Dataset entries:
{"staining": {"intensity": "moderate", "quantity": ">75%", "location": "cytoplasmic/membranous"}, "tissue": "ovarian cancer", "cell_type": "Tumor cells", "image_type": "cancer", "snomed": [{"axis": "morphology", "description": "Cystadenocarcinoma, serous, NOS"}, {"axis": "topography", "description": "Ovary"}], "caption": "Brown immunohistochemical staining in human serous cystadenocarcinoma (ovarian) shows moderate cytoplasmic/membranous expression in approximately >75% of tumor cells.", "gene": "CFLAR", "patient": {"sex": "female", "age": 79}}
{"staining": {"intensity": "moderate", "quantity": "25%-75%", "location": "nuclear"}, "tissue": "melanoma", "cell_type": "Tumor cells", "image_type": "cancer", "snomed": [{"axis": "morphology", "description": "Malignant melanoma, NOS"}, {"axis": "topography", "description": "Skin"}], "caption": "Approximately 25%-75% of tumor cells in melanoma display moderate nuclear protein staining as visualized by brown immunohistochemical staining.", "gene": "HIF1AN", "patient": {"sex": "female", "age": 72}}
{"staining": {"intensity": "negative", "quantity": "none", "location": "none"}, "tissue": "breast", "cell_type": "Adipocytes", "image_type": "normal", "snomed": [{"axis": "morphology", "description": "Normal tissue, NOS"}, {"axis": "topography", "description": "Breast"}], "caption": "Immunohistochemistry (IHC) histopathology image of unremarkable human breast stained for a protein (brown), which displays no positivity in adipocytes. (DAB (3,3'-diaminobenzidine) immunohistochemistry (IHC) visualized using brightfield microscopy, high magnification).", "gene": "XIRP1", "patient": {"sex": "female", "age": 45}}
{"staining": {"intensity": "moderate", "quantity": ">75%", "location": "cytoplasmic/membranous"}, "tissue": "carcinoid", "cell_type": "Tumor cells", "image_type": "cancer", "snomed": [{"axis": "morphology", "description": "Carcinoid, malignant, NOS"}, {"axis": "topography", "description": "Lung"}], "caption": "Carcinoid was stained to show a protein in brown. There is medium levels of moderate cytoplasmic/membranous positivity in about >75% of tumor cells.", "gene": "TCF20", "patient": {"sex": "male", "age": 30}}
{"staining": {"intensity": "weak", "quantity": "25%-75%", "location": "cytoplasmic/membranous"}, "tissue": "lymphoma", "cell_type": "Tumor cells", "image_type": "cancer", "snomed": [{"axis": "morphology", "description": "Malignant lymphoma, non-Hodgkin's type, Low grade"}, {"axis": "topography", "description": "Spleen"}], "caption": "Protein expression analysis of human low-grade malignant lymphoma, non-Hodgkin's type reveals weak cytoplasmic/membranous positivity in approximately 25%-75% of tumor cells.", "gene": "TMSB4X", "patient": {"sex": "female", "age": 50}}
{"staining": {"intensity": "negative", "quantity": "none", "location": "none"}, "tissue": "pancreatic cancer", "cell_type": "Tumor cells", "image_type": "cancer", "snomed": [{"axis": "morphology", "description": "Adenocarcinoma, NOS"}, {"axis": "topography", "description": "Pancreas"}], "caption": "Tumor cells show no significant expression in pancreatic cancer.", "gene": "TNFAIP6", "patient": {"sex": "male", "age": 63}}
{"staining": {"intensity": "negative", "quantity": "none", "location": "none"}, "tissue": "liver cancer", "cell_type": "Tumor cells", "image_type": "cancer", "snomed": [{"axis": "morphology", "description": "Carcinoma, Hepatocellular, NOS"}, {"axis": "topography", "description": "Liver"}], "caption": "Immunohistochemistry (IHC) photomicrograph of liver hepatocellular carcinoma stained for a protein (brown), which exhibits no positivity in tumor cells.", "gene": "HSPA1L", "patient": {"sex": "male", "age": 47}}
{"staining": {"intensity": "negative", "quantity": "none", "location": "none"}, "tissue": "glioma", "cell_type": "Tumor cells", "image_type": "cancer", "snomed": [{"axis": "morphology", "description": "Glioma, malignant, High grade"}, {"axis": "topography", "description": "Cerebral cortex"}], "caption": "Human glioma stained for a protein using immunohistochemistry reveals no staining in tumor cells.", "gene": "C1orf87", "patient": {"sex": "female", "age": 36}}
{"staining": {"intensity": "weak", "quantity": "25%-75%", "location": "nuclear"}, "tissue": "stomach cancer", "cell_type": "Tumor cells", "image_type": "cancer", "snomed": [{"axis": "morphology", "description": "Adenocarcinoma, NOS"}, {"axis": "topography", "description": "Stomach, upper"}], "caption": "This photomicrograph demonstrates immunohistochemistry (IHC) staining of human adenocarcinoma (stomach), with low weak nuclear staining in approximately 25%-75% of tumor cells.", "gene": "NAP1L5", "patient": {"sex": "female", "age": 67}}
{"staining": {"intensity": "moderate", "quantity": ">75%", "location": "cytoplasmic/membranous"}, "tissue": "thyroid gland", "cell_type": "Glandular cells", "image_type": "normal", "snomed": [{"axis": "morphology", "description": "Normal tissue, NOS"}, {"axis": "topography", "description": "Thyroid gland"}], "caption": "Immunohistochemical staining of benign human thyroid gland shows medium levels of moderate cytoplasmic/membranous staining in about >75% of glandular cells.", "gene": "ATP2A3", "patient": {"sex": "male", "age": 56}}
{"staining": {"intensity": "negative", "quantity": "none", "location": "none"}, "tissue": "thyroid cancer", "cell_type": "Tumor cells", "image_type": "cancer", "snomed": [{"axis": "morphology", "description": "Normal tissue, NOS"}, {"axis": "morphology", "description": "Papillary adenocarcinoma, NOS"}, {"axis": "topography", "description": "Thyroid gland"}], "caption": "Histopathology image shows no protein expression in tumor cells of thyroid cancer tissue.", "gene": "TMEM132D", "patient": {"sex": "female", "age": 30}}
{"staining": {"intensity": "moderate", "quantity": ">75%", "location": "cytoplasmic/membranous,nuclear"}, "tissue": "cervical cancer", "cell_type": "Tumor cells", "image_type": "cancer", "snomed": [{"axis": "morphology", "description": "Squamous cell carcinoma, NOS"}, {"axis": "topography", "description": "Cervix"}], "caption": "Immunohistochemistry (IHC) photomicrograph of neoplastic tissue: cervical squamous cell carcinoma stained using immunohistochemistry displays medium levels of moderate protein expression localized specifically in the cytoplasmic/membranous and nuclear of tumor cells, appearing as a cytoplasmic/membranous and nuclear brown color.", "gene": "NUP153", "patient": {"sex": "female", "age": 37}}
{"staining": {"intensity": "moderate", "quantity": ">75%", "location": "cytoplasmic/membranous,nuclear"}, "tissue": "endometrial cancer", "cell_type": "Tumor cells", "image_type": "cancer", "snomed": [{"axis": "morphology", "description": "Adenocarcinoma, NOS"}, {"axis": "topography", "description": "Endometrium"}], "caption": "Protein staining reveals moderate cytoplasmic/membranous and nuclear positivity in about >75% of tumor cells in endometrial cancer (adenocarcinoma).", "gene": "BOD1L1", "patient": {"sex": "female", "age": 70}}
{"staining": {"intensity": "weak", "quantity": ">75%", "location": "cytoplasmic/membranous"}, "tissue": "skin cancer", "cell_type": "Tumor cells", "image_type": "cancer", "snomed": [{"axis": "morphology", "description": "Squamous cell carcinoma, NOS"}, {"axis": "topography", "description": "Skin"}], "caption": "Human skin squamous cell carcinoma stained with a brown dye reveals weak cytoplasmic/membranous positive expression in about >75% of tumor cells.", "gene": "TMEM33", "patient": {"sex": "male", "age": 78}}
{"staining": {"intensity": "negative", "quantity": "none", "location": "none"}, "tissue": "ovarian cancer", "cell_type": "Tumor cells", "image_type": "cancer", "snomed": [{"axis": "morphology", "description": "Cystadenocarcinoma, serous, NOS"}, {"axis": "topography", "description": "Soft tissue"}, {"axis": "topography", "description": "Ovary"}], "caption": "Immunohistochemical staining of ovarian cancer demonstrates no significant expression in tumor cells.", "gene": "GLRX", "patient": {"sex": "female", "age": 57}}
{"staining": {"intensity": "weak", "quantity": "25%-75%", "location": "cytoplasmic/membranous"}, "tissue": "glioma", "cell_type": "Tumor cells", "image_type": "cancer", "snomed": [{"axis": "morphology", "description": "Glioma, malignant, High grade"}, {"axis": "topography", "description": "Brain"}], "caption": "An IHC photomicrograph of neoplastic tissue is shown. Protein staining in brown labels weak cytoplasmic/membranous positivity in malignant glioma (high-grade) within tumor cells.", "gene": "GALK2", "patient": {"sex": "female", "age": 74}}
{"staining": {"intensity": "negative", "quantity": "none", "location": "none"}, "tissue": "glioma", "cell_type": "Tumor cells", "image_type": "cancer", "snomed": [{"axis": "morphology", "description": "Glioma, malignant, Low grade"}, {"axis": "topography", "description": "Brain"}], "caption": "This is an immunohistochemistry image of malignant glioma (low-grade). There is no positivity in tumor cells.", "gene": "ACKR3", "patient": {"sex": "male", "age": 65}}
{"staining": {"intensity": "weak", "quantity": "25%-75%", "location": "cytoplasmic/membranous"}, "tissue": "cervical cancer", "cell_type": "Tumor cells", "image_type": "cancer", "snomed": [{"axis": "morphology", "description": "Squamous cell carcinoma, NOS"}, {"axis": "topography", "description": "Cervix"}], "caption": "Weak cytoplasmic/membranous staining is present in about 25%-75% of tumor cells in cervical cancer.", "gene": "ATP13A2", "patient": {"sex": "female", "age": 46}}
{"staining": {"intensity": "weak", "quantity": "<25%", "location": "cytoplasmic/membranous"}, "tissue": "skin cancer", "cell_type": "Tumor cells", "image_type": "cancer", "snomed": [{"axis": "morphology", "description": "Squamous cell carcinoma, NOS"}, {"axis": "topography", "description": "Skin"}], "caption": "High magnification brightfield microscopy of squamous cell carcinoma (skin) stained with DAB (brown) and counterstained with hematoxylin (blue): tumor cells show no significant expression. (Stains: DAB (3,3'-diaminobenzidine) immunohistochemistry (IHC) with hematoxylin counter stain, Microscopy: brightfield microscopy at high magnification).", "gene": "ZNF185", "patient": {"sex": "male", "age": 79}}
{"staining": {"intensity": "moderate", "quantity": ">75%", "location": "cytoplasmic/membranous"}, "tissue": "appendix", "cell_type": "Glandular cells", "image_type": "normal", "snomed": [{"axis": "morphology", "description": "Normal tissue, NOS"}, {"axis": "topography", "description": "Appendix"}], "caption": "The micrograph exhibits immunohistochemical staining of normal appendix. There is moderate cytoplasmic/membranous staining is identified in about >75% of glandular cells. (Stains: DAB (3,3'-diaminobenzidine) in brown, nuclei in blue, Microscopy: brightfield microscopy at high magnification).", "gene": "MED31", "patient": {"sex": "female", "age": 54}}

◆ **Task prompt**:
From the records above, reproduce exactly the lines from the one with "glioma stained for" to the one with "photomicrograph demonstrates immunohistochemistry", both included, and no others.

◆ **Task response**:
{"staining": {"intensity": "negative", "quantity": "none", "location": "none"}, "tissue": "glioma", "cell_type": "Tumor cells", "image_type": "cancer", "snomed": [{"axis": "morphology", "description": "Glioma, malignant, High grade"}, {"axis": "topography", "description": "Cerebral cortex"}], "caption": "Human glioma stained for a protein using immunohistochemistry reveals no staining in tumor cells.", "gene": "C1orf87", "patient": {"sex": "female", "age": 36}}
{"staining": {"intensity": "weak", "quantity": "25%-75%", "location": "nuclear"}, "tissue": "stomach cancer", "cell_type": "Tumor cells", "image_type": "cancer", "snomed": [{"axis": "morphology", "description": "Adenocarcinoma, NOS"}, {"axis": "topography", "description": "Stomach, upper"}], "caption": "This photomicrograph demonstrates immunohistochemistry (IHC) staining of human adenocarcinoma (stomach), with low weak nuclear staining in approximately 25%-75% of tumor cells.", "gene": "NAP1L5", "patient": {"sex": "female", "age": 67}}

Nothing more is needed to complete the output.